Achievable Fairness on Your Data With Utility Guarantees
It addresses the problem of dataset-specific fairness requirements for practitioners, offering a robust auditing framework, though it is incremental as it builds on existing frameworks like YOTO.
The paper tackles the fairness-accuracy trade-off in machine learning by developing a computationally efficient method to approximate dataset-specific trade-off curves with statistical guarantees, showing it reliably quantifies optimal trade-offs and detects suboptimality in state-of-the-art fairness methods across tabular, image, and language datasets.
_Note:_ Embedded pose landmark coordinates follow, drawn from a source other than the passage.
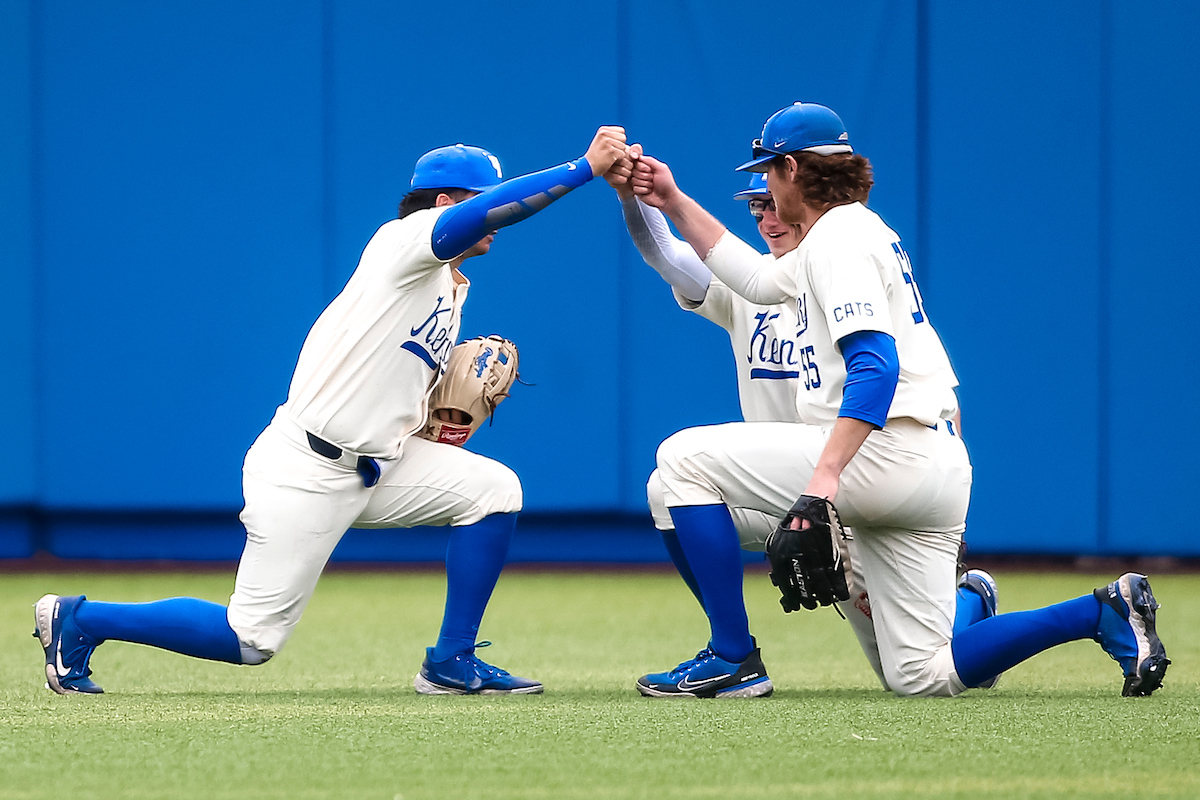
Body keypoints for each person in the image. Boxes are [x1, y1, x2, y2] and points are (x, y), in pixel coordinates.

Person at [34, 127, 630, 697]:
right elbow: (483, 214)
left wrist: (430, 422)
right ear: (443, 204)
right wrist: (582, 170)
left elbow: (386, 377)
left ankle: (452, 661)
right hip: (307, 467)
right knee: (249, 640)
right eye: (485, 198)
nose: (496, 215)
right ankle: (82, 619)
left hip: (378, 464)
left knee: (494, 490)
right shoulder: (403, 243)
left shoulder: (450, 283)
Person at [625, 102, 1168, 698]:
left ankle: (732, 658)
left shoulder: (839, 240)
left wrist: (823, 482)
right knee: (921, 674)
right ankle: (1097, 612)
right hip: (929, 468)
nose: (766, 190)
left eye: (768, 173)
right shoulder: (854, 230)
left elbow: (875, 367)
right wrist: (672, 201)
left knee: (681, 459)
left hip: (881, 457)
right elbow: (754, 282)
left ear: (791, 169)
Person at [606, 159, 999, 695]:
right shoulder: (760, 284)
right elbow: (669, 254)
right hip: (791, 494)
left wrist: (946, 521)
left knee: (911, 672)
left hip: (854, 481)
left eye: (771, 198)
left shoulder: (842, 260)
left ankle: (971, 605)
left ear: (798, 188)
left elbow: (923, 400)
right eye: (756, 206)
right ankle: (731, 652)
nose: (767, 215)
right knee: (667, 485)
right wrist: (641, 196)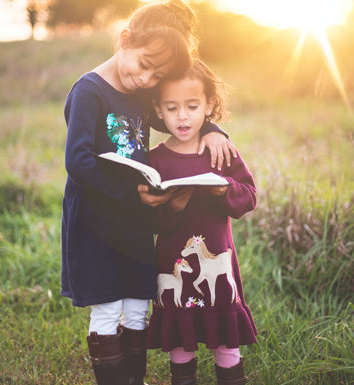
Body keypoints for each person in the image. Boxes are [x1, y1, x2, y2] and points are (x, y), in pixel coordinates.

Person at [60, 1, 238, 384]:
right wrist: (131, 193)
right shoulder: (89, 91)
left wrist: (212, 130)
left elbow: (179, 118)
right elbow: (77, 162)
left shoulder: (142, 92)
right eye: (144, 65)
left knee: (139, 305)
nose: (147, 79)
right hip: (96, 219)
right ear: (125, 39)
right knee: (108, 307)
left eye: (158, 75)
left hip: (134, 220)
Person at [146, 59, 258, 385]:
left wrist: (225, 189)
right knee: (181, 342)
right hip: (173, 264)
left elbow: (248, 196)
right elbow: (150, 219)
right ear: (158, 109)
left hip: (218, 263)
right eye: (172, 107)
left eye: (192, 106)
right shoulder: (155, 159)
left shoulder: (220, 150)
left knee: (226, 342)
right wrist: (172, 206)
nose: (182, 116)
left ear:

In machine learning fairness, training models that minimize disparity across different sensitive groups often leads to diminished accuracy, a phenomenon known as the fairness-accuracy trade-off. The severity of this trade-off inherently depends on dataset characteristics such as dataset imbalances or biases and therefore, using a uniform fairness requirement across diverse datasets remains questionable. To address this, we present a computationally efficient approach to approximate the fairness-accuracy trade-off curve tailored to individual datasets, backed by rigorous statistical guarantees. By utilizing the You-Only-Train-Once (YOTO) framework, our approach mitigates the computational burden of having to train multiple models when approximating the trade-off curve. Crucially, we introduce a novel methodology for quantifying uncertainty in our estimates, thereby providing practitioners with a robust framework for auditing model fairness while avoiding false conclusions due to estimation errors. Our experiments spanning tabular (e.g., Adult), image (CelebA), and language (Jigsaw) datasets underscore that our approach not only reliably quantifies the optimum achievable trade-offs across various data modalities but also helps detect suboptimality in SOTA fairness methods.